Autism, or autism spectrum disorder (ASD), is a developmental disability characterized by challenges with social skills, speech, non-verbal communication, and repetitive behaviors. Typically, there is nothing visually that sets people with ASD apart from anyone else; however, people with ASD may learn, interact, behave, and communicate in ways that are different from most people.
The reason that autism is also called autism spectrum disorder is that the disability occurs on a spectrum, with the range and severity of symptoms varying widely. Children or adults with autism might:
- Avoiding contact and wanting to be alone
- Having trouble understand other people’s emotions or talking about their own feelings
- Might be unaware when people talk to them
- Have trouble expressing their needs using typical words
- Have trouble adapting when a routine changes
- Not look at objects when another person points to them
- Have unusual reactions to the way things smell, taste, feel, look, or sound
Diagnosing autism can be difficult since there is no medical test that can determine the disorder. Autism, however, can sometimes be detected at 18 months or younger and by age two, an experienced professional can usually provide a reliable diagnosis. Early recognition, as well as behavioral, educational, and family therapies may reduce symptoms and support development and learning.

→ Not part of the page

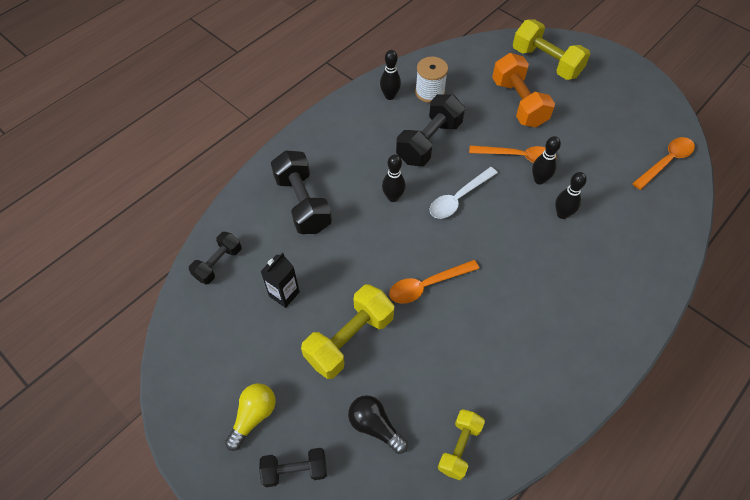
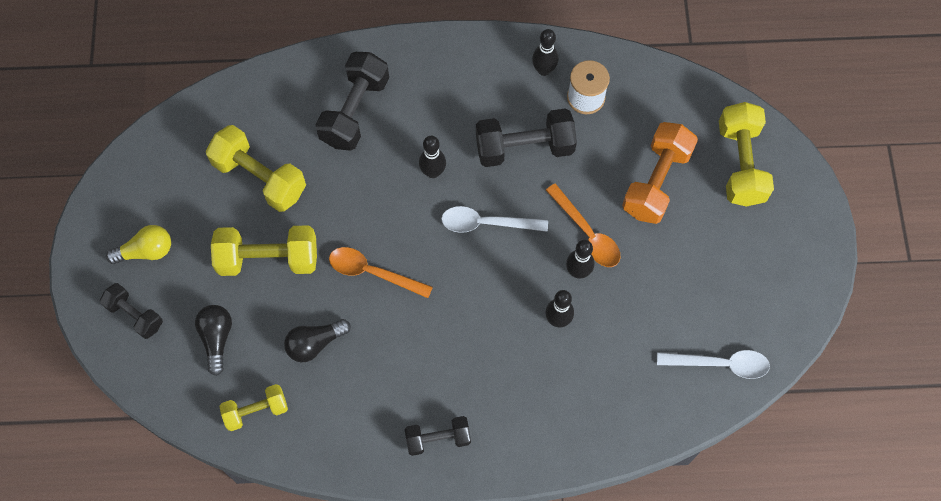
camera: 45 degrees right, 10 degrees up
black dumbbell [189,232,241,285] -> black dumbbell moved to [405,416,471,456]
black carton [260,253,300,308] -> yellow dumbbell [206,125,306,212]
orange spoon [632,137,695,190] -> white spoon [657,350,770,379]
none -> black light bulb [284,319,351,362]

ASD occurs in all racial, ethnic, and socioeconomic groups. ASD is four times more common among boys than among girls. There are several environmental, biological, and genetic factors that make a child more likely to have an ASD, including:
- Children born to older parents
- Children with a sibling who has ASD
- The prescription drugs valproic acid and thalidomide have been linked with a higher risk of ASD if taken during pregnancy
- ASD tends to occur more often in people who have certain genetic or chromosomal conditions.
According to the CDC’s Autism and Developmental Disabilities Monitoring (ADDM) Network, about 1 in 59 children has been identified with ASD. About 1 in 28 boys in New Jersey have autism.
The estimated state-level prevalence of ever-diagnosed autism varies from about 1.54% in Texas to 4.88% in Florida. Other states with low prevalence below 2% are Colorado, Alaska, Hawaii, Georgia, Tennessee, Nebraska, North Dakota, South Dakota, and Ohio. Other states with high prevalence above 4% are Rhode Island, Maryland, and Washington D.C.